The fact of the matter is that the story of Anne Boleyn has been done to death. Some titles that come to mind are Anne of the Thousand Days (1969), The Other Boleyn Girl (2008), Wolf Hall (TV Miniseries 2015), and The Tudors (TV Series 2007-2010). More often than not, Anne is portrayed as a scheming temptress or a manipulative woman desperate to climb the social ladder. So when the writer-director duo of Eve Hedderwick Turner and Lynsey Miller dare to break the stereotypes by casting a gifted performer like Jodie Turner-Smith in the role of a strong queen like Anne Boleyn, I just don’t understand why it’s not getting celebrated?  It’s a case of identity-conscious casting that theatre productions use all the time for historical plays. So it’s actually a positive sign to see that film and television are finally catching up with theatre in a bid to open up literary texts to fresh interpretations.

Consider the 2018 BBC series Les Misérables which stars a David Oyelowo in the role of a police chief named Javert. For the uninitiated, Victor Hugo’s novel Les Misérables on which the series is based is set in 19th century France. Now, anyone can pose the all important question to the makers: How can a Black man be a police chief in the 19th century France? Clearly, BBC wanted its series to follow a rather non-literal approach. Similarly, the makers of ‘Anne Boleyn’ want it to rise above the shadows of history. Mark Stanley, who essays the part of Henry VIII in the miniseries, sums it up perfectly: “Jodie has a lot in common with Anne Boleyn. She’s a strong, opinionated, scarily intelligent person. She was also bringing up a young child at the time that we were on set, and she’s quite awe-inspiring really… It was all about this being the right person for the job, rather than what we as a society might perceive as the ‘right look’ for the job. Anne Boleyn was beautiful, witty, vibrant, intelligent and Jodie is all of those things. She brought our Anne to life in a way another actress couldn’t.”  The casting is also in sync with the feelings of otherness and disparity that Anne would have felt in the Tudor court.

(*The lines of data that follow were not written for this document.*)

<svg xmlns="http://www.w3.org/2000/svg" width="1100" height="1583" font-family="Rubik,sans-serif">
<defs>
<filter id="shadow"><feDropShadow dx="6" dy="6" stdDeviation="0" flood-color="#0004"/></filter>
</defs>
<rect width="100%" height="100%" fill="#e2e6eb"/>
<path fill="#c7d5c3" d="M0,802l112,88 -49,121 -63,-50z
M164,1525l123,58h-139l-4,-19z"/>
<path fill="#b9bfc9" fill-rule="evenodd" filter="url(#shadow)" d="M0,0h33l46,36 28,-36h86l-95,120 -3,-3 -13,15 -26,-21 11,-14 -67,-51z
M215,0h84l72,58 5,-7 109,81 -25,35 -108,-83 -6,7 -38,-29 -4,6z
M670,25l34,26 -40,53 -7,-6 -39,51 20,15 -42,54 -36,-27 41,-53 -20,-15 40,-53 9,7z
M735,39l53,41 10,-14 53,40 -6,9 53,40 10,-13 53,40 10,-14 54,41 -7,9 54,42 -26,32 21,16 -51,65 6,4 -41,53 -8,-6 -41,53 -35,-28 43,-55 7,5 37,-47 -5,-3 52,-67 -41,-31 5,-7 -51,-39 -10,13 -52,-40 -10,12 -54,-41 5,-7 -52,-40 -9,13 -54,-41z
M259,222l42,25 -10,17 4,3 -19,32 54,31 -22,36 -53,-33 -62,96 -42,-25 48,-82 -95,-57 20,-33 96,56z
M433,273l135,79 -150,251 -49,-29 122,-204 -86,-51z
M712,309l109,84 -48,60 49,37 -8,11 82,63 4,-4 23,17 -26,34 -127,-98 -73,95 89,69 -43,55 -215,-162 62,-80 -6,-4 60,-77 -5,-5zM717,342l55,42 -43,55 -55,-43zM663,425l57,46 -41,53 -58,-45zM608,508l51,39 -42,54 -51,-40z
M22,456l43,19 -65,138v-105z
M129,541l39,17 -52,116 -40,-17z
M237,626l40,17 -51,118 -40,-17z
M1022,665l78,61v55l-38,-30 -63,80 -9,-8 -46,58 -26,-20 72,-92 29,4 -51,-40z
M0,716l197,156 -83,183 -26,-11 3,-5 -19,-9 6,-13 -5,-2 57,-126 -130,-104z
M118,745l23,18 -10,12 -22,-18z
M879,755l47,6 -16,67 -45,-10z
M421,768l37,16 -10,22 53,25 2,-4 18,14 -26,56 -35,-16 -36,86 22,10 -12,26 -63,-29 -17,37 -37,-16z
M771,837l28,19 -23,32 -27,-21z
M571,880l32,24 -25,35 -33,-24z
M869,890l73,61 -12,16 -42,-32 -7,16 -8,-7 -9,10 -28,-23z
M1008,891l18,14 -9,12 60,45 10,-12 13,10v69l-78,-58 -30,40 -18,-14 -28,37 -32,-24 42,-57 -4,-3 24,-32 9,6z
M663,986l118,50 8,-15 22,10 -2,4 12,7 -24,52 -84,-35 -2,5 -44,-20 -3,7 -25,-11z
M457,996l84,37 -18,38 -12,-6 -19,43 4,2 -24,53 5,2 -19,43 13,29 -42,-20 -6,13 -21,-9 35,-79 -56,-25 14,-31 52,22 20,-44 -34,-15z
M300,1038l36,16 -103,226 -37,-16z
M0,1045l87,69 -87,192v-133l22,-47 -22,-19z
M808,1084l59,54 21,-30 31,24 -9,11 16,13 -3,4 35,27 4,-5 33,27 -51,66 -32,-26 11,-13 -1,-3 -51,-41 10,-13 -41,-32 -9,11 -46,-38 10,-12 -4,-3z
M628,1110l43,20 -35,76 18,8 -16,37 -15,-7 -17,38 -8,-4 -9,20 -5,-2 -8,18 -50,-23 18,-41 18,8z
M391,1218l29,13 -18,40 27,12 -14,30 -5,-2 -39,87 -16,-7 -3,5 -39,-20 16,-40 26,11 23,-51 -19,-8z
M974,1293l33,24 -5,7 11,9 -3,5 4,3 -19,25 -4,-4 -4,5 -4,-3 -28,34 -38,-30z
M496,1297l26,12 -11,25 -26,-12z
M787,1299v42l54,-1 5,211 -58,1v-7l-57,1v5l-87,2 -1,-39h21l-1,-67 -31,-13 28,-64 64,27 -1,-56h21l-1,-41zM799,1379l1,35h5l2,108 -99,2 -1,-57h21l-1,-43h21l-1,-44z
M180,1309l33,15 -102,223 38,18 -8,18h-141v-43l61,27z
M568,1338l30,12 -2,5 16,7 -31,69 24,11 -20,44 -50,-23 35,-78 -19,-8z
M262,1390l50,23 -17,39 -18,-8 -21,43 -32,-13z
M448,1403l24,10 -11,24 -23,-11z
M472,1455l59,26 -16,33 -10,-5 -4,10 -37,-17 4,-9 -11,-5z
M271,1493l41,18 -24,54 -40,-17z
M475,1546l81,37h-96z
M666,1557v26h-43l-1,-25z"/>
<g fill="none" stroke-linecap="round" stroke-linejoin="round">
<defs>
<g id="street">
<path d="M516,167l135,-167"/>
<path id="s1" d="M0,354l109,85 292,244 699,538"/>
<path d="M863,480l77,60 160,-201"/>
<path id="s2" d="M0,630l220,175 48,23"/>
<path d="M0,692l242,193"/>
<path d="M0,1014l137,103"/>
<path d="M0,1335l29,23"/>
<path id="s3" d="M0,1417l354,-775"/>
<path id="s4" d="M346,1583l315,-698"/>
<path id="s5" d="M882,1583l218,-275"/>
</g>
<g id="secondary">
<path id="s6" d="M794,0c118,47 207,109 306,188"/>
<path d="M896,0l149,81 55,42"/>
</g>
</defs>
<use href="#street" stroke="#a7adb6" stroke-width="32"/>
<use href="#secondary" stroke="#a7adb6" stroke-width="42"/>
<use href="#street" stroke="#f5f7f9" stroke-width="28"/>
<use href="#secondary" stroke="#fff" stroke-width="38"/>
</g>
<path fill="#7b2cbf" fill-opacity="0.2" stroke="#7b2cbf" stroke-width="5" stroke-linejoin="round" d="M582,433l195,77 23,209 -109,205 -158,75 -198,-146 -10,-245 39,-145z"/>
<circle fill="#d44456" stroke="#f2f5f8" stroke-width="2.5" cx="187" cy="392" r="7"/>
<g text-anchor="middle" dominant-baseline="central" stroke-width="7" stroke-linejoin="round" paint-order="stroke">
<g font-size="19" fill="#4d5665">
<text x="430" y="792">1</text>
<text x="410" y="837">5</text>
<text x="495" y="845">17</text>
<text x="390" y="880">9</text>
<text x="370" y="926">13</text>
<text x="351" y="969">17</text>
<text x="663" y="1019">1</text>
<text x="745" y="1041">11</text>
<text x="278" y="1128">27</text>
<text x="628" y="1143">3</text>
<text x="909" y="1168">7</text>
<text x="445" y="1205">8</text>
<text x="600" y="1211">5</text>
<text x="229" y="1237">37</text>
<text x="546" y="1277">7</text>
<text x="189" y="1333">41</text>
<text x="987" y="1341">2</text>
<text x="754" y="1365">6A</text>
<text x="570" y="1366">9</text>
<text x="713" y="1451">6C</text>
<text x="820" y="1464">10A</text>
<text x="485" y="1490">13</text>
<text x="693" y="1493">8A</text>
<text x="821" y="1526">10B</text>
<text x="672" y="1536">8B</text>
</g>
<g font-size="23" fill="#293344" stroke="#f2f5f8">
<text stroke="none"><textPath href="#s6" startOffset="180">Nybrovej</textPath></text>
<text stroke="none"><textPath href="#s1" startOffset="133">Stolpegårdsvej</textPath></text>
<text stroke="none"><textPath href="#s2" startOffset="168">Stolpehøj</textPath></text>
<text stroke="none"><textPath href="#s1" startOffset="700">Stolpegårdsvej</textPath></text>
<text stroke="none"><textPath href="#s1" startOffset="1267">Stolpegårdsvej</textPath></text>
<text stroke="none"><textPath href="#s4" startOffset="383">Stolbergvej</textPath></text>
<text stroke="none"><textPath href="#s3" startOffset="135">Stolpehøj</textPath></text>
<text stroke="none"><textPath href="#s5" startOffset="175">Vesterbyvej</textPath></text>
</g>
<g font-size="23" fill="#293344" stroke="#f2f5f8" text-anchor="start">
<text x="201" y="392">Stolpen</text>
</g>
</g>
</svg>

Now, Jodie’s Queen Anne is no pushover; she is brave and tenacious but is not without flaws. Her passions often run wild and she can be most peremptory when she wants. But no one can question her intelligence as well as devotion for King Henry. She most certainly is smarter than any man around her and has a strong vision for her country and its people. The hitherto hated figure of Anne Boleyn became venerated as a martyr and the face of the English Reformation after her daughter with Henry VIII, Elizabeth I, was crowned as the Queen of England in 1558. It would have been ideal had ‘Anne Boleyn’ not ended with the queen’s execution and also covered events leading to Elizabeth’s coronation which paved the way for Anne’s rise as a revered historical figure as that would have provided a perfect closure to her tale. But, in its present form, the story, despite its daring, feels rather incomplete.